**What this task involves**
Reproduce the lines below exactly, keeping every word and character in the same order. Leave the pictures out of your answer.
[Start of Attachment]
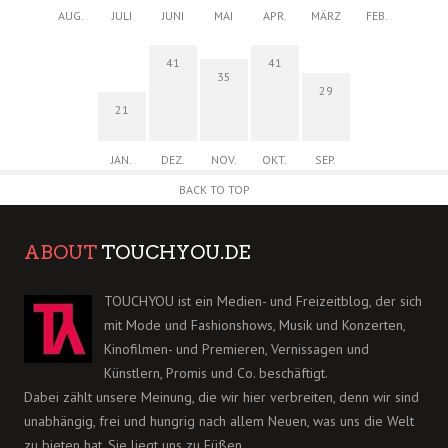
AUG.
JULI
JUNI
MAI
APR.
MÄRZ
FEB.
41
41
35
29
21
JAN.
DEZ.
NOV.
OKT.
SEP.
BACK TO TOP
ABOUT
TOUCHYOU.DE
TOUCHYOU ist ein Medien- und Freizeitblog, der sich
mit Mode und Fashionshows, Musik und Konzerten,
Kinofilmen- und Premieren, Vernissagen und
Künstlern, Promis und Co. beschäftigt.
Dabei zählt unsere Meinung, die wir hier verbreiten, denn wir sind
unabhängig, frei und hungrig nach allem Neuen, was uns die Welt
zu bieten hat. Sie liegt uns zu Füßen.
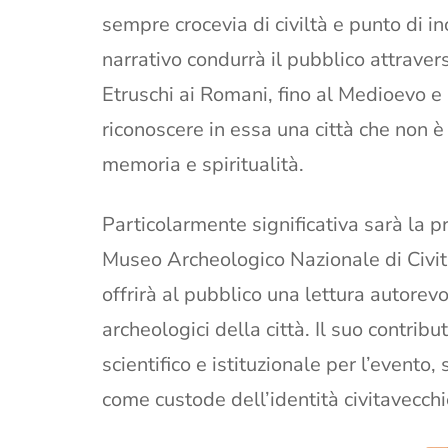
sempre crocevia di civiltà e punto di in
narrativo condurrà il pubblico attraver
Etruschi ai Romani, fino al Medioevo 
riconoscere in essa una città che non è
memoria e spiritualità.
Particolarmente significativa sarà la p
Museo Archeologico Nazionale di Civit
offrirà al pubblico una lettura autorev
archeologici della città. Il suo contr
scientifico e istituzionale per l’evento
come custode dell’identità civitavecchi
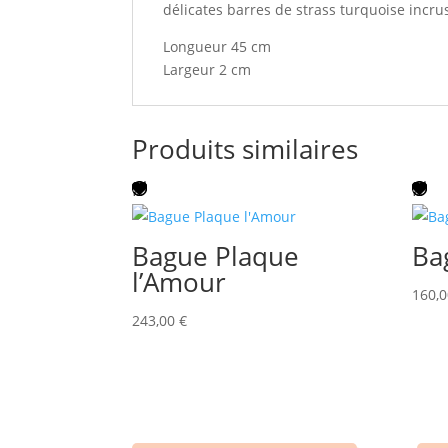
délicates barres de strass turquoise incru
Longueur 45 cm
Largeur 2 cm
Produits similaires
Bague Plaque
Ba
l’Amour
160,
243,00
€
[End of Attachment]
**Task response**
AUG.
JULI
JUNI
MAI
APR.
MÄRZ
FEB.
41
41
35
29
21
JAN.
DEZ.
NOV.
OKT.
SEP.
BACK TO TOP
ABOUT
TOUCHYOU.DE
TOUCHYOU ist ein Medien- und Freizeitblog, der sich
mit Mode und Fashionshows, Musik und Konzerten,
Kinofilmen- und Premieren, Vernissagen und
Künstlern, Promis und Co. beschäftigt.
Dabei zählt unsere Meinung, die wir hier verbreiten, denn wir sind
unabhängig, frei und hungrig nach allem Neuen, was uns die Welt
zu bieten hat. Sie liegt uns zu Füßen.
sempre crocevia di civiltà e punto di in
narrativo condurrà il pubblico attraver
Etruschi ai Romani, fino al Medioevo 
riconoscere in essa una città che non è
memoria e spiritualità.
Particolarmente significativa sarà la p
Museo Archeologico Nazionale di Civit
offrirà al pubblico una lettura autorev
archeologici della città. Il suo contr
scientifico e istituzionale per l’evento
come custode dell’identità civitavecchi
délicates barres de strass turquoise incru
Longueur 45 cm
Largeur 2 cm
Produits similaires
Bague Plaque
Ba
l’Amour
160,
243,00
€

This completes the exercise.